ПРЕДОСТАВЛЕННЫЙ ОТРЫВОК
Наталья Горбаневская - Непрошедшее время - 2008-08-24
МАЙЯ ПЕШКОВА: В полдень 25 августа четыре десятилетия назад, протестуя против вторжения советских войск в Чехословакию, на Красную площадь вышли восемь человек.
«Я столько дала интервью за прошедшие года, - сказала поэт и правозащитник, участник тех событий Наталья Евгеньевна Горбаневская [* 26 мая 1936] , - что не хотелось бы вновь говорить о них».
Тем не менее, судьба книги Натальи Горбаневской «Полдень», вышедшей в столичном «Новом издательстве» [Полдень: Дело о Демонстрации 25 августа 1968 года на Красной площади, М.: Новое издательство, 2007. — 340 с. — (Свободный человек)], побудило расспросить о том, как отнеслись чехи к тем, кто вышел в защиту «вашей и нашей свободы» - именно таков любимый лозунг Натальи Горбаневской. Но перед этим вопросом – поездка в Прагу, где в начале лета побывала Наталья Евгеньевна на поэтическом фестивале.
За несколько дней до выхода передачи в эфир, вместе с Павлом Литвиновым, были почётными гостями государства. Как часто приходилось [Вам] бывать в чешской столице?
НАТАЛЬЯ ГОРБАНЕВСКАЯ: Ну, так же, как это было в 1990-м году, когда летели мы по приглашению [Александром] Дубчека [Alexander Dubček, * 27 ноя 1921– † 7 ноя 1992]. Ну, конечно, виделись и с [Вацлавом] Гавелом [Václav Havel, * 5 окт 1936], который тогда был президентом. В общем как-то долго о нас не вспоминали. Но сейчас и уже нашёлся издатель на чешское издание – вроде бы они уже готовят, хотя до сих пор не связались с московским издательством, у которого иностранные права. Так что, я не знаю… Довольно странно это.

ПИСЬМЕННОЕ ЗАДАНИЕ 1
Повторите дословно фрагмент строк ниже: от строки, где есть «family: Dennstaedtiaceae», до строки, где есть «name author: Windler», включая обе.

ПРИВЕДЁННЫЕ СТРОКИ
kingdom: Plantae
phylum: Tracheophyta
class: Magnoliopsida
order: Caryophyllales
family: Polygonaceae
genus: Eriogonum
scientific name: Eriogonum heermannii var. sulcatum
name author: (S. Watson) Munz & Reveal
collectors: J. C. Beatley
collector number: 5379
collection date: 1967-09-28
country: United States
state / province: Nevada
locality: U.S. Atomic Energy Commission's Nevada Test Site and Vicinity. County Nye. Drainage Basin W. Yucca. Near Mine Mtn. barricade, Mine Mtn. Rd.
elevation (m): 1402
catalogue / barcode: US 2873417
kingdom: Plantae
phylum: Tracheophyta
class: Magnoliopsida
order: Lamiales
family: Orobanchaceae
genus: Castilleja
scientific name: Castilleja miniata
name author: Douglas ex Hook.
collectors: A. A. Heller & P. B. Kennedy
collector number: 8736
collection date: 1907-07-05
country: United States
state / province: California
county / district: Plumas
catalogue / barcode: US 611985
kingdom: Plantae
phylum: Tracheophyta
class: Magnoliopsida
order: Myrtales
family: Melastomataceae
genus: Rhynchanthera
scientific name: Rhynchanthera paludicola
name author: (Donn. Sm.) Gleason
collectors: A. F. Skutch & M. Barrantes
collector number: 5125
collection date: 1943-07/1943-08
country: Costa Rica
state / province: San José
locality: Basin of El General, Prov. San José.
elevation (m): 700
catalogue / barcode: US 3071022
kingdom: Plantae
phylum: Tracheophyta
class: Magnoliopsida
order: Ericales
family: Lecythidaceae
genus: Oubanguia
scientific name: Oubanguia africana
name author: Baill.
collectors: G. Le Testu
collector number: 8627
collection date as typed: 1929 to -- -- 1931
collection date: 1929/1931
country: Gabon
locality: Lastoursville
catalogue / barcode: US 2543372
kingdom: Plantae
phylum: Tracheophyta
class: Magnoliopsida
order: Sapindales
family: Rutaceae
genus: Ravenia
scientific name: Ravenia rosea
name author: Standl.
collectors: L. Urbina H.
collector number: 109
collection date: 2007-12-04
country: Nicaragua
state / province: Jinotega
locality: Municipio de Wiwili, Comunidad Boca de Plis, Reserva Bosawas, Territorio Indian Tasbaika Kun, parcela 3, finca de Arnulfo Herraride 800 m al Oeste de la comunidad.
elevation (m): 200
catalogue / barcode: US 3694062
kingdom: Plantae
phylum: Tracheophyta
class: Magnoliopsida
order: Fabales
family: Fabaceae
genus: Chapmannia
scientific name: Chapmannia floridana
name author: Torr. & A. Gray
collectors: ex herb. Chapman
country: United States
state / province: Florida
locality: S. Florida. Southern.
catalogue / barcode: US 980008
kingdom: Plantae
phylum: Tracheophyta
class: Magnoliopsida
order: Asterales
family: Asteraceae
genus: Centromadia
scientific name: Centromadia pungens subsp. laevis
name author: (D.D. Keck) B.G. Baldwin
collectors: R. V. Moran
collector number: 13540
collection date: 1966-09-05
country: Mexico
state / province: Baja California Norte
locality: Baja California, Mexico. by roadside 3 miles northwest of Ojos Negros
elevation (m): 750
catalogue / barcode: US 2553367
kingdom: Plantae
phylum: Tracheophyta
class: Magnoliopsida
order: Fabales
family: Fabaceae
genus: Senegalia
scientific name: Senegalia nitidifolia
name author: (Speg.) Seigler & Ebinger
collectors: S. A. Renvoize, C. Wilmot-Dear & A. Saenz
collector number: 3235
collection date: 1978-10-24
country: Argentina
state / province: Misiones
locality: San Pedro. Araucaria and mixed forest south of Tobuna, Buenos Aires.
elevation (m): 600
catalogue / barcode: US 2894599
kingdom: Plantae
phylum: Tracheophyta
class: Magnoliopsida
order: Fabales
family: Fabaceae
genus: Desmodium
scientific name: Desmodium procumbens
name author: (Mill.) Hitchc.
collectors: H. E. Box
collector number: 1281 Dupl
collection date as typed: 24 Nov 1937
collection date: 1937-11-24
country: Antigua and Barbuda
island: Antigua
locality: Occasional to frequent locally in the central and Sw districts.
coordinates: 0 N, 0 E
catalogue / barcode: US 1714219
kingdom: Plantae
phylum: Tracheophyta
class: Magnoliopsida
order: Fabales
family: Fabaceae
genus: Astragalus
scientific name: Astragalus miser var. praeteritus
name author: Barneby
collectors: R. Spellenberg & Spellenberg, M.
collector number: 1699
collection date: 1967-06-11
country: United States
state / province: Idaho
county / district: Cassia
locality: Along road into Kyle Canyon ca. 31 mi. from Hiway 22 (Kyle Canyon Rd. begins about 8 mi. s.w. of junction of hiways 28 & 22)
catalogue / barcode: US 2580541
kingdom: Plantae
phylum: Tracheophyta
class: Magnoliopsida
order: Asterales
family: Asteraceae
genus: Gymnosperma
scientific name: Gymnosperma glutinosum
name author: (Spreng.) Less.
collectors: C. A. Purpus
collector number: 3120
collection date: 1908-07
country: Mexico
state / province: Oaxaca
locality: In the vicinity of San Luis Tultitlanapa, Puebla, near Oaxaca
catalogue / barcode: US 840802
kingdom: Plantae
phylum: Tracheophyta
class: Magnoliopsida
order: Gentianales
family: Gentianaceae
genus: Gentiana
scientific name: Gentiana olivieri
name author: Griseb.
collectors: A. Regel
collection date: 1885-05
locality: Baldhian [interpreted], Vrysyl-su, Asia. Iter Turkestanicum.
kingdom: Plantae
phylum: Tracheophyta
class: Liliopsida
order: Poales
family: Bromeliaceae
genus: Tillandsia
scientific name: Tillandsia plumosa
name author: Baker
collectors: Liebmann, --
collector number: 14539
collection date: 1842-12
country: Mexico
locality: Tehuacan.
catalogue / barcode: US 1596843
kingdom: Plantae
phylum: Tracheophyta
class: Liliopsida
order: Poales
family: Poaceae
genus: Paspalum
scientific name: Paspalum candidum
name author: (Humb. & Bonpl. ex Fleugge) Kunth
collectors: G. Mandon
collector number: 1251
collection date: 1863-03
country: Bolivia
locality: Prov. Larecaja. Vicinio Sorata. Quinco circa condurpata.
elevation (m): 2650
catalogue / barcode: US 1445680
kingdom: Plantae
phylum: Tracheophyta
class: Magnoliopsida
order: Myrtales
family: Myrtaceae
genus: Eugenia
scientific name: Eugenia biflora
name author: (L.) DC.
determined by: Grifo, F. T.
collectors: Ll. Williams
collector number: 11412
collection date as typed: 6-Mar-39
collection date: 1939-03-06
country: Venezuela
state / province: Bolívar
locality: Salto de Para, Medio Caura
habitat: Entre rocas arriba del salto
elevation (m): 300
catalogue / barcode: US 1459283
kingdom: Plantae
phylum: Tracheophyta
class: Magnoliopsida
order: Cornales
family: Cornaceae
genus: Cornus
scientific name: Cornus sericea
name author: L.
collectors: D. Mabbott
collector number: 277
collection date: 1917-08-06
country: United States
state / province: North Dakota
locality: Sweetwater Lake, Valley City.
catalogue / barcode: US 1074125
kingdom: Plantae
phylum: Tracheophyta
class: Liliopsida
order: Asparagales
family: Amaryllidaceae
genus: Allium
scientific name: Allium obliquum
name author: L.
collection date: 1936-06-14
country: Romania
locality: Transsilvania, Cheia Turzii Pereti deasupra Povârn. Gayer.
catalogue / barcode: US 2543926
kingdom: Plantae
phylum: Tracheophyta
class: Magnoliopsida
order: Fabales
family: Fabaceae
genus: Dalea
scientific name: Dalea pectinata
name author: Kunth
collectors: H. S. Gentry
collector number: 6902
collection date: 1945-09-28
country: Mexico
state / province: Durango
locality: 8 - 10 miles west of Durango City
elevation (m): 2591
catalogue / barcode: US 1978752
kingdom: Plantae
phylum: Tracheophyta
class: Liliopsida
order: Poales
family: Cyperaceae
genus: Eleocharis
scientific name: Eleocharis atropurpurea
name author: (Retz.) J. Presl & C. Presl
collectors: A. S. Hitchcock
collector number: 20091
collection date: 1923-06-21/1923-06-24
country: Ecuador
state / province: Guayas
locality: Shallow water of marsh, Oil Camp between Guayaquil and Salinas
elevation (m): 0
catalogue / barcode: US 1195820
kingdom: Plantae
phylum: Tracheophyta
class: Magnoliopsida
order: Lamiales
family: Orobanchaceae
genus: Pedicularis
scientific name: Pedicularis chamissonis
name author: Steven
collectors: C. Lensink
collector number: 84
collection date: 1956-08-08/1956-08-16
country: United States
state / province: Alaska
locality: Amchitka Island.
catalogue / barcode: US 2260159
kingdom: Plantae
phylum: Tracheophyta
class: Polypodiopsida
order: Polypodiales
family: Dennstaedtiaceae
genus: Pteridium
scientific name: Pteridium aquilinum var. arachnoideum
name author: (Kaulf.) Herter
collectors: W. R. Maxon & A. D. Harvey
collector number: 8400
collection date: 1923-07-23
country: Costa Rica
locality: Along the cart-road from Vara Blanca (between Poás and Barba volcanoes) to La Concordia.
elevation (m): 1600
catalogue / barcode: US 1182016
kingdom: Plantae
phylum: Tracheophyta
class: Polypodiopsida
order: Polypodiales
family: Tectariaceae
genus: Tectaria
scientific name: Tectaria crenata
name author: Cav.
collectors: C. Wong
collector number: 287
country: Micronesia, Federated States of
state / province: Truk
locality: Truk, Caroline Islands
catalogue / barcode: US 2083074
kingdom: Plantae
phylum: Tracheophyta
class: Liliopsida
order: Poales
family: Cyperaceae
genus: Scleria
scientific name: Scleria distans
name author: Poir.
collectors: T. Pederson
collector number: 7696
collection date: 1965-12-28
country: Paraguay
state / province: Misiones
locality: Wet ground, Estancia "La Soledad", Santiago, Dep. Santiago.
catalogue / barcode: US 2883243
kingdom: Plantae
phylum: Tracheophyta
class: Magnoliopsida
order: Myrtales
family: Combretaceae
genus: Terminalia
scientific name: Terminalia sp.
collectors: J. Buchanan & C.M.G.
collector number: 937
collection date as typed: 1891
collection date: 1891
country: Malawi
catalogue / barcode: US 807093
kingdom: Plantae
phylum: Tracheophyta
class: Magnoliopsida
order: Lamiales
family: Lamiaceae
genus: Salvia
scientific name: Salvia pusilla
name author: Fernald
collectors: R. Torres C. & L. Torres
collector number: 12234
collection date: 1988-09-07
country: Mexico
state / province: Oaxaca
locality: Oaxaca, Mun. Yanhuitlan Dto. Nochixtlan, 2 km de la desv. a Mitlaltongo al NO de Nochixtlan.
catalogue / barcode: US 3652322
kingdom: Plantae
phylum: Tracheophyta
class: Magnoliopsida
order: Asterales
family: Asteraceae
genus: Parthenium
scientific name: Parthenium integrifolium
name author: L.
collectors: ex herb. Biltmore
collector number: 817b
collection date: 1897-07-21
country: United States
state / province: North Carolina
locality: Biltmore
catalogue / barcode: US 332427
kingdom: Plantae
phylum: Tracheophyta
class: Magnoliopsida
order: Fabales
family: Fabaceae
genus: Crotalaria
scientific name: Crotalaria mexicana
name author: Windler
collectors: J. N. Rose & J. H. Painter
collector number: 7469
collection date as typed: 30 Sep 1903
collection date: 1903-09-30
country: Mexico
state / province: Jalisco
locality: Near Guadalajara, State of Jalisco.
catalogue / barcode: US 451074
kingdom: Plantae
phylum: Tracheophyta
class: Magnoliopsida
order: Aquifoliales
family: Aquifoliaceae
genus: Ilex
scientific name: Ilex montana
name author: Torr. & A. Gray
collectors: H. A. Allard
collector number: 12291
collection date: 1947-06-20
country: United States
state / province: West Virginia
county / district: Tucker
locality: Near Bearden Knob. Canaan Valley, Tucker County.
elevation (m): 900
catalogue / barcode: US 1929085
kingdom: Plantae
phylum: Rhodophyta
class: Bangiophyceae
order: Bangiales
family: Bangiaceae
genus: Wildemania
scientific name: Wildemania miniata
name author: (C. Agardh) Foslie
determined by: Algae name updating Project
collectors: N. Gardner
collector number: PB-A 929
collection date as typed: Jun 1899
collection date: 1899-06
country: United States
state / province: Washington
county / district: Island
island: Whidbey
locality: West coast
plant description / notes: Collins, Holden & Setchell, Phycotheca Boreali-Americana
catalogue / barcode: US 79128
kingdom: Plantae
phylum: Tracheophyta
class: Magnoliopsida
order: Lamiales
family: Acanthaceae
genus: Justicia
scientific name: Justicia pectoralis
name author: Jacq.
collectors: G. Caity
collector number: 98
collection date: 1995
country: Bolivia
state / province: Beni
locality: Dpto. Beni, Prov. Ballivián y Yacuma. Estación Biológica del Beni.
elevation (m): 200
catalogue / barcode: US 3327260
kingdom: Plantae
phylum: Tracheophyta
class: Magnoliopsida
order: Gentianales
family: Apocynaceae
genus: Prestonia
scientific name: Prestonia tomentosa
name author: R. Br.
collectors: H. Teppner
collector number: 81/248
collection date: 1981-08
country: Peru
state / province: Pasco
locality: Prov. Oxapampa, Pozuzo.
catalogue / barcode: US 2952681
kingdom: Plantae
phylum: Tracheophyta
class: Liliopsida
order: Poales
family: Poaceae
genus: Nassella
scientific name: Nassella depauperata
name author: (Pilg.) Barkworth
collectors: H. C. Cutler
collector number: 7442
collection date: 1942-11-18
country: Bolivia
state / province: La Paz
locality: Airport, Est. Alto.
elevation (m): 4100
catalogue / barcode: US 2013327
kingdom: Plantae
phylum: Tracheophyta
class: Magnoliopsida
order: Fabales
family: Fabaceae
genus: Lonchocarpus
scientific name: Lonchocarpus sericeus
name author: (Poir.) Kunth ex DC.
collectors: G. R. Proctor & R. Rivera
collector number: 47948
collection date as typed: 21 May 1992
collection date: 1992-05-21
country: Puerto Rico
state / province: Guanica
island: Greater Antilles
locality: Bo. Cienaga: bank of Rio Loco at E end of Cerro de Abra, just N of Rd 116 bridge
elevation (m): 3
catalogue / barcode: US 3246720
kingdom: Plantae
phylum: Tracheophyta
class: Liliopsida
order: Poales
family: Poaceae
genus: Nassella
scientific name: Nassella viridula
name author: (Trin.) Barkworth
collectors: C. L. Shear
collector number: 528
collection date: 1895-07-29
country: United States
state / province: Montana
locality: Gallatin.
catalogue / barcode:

ПИСЬМЕННОЕ ЗАДАНИЕ 2
Допишите следующую часть интервью с Натальей Горбаневской, начав сразу после его последней фразы.

ОЖИДАЕМЫЙ ОТВЕТ 1
family: Dennstaedtiaceae
genus: Pteridium
scientific name: Pteridium aquilinum var. arachnoideum
name author: (Kaulf.) Herter
collectors: W. R. Maxon & A. D. Harvey
collector number: 8400
collection date: 1923-07-23
country: Costa Rica
locality: Along the cart-road from Vara Blanca (between Poás and Barba volcanoes) to La Concordia.
elevation (m): 1600
catalogue / barcode: US 1182016
kingdom: Plantae
phylum: Tracheophyta
class: Polypodiopsida
order: Polypodiales
family: Tectariaceae
genus: Tectaria
scientific name: Tectaria crenata
name author: Cav.
collectors: C. Wong
collector number: 287
country: Micronesia, Federated States of
state / province: Truk
locality: Truk, Caroline Islands
catalogue / barcode: US 2083074
kingdom: Plantae
phylum: Tracheophyta
class: Liliopsida
order: Poales
family: Cyperaceae
genus: Scleria
scientific name: Scleria distans
name author: Poir.
collectors: T. Pederson
collector number: 7696
collection date: 1965-12-28
country: Paraguay
state / province: Misiones
locality: Wet ground, Estancia "La Soledad", Santiago, Dep. Santiago.
catalogue / barcode: US 2883243
kingdom: Plantae
phylum: Tracheophyta
class: Magnoliopsida
order: Myrtales
family: Combretaceae
genus: Terminalia
scientific name: Terminalia sp.
collectors: J. Buchanan & C.M.G.
collector number: 937
collection date as typed: 1891
collection date: 1891
country: Malawi
catalogue / barcode: US 807093
kingdom: Plantae
phylum: Tracheophyta
class: Magnoliopsida
order: Lamiales
family: Lamiaceae
genus: Salvia
scientific name: Salvia pusilla
name author: Fernald
collectors: R. Torres C. & L. Torres
collector number: 12234
collection date: 1988-09-07
country: Mexico
state / province: Oaxaca
locality: Oaxaca, Mun. Yanhuitlan Dto. Nochixtlan, 2 km de la desv. a Mitlaltongo al NO de Nochixtlan.
catalogue / barcode: US 3652322
kingdom: Plantae
phylum: Tracheophyta
class: Magnoliopsida
order: Asterales
family: Asteraceae
genus: Parthenium
scientific name: Parthenium integrifolium
name author: L.
collectors: ex herb. Biltmore
collector number: 817b
collection date: 1897-07-21
country: United States
state / province: North Carolina
locality: Biltmore
catalogue / barcode: US 332427
kingdom: Plantae
phylum: Tracheophyta
class: Magnoliopsida
order: Fabales
family: Fabaceae
genus: Crotalaria
scientific name: Crotalaria mexicana
name author: Windler

ОЖИДАЕМЫЙ ОТВЕТ 2
М. ПЕШКОВА: Почему, по-вашему, книга столько лет не выходит в Праге? Книга «Полдень» ведь переведена на множество языков в мире. А Чехия молчит…
Н. ГОРБАНЕВСКАЯ: Не весь мир. Я об этом написала. Она вышла по-английски, по-французски, по-испански и, два года назад, по-польски. Вы знаете, там [в Чехии] был перевод – сделан ещё в 1990-м году. Но издательство, которое собиралось это издавать и даже уже в газетах объявляло, что «книга скоро выйдет», вдруг почему-то пошло на попятный. Почему, я не знаю. Но случай был такой, довольно смешной.
Я приехала в Прагу как журналист от «Русской мысли» [Париж]. И моя подруга Яна Клусокова говорит, Издательство «Лидовых Новин» [Lidové noviny] объявляют, что твоя книжка вот-вот выйдет. Может, они тебе какой-то гонорар заплатят?».
И позвонила туда, говорит, «Вот Наталья Горбаневская приехала – может, вы какие-то деньги дадите?».
Ну, во-первых, если бы они сказали, что «мы не можем сейчас дать деньги, и дадим после выхода», я бы сказал «да ради Бога». А они ей сказали, «Нет, нет, сейчас мы не можем», после чего объявление о выходе книги исчезло, и книга не вышла.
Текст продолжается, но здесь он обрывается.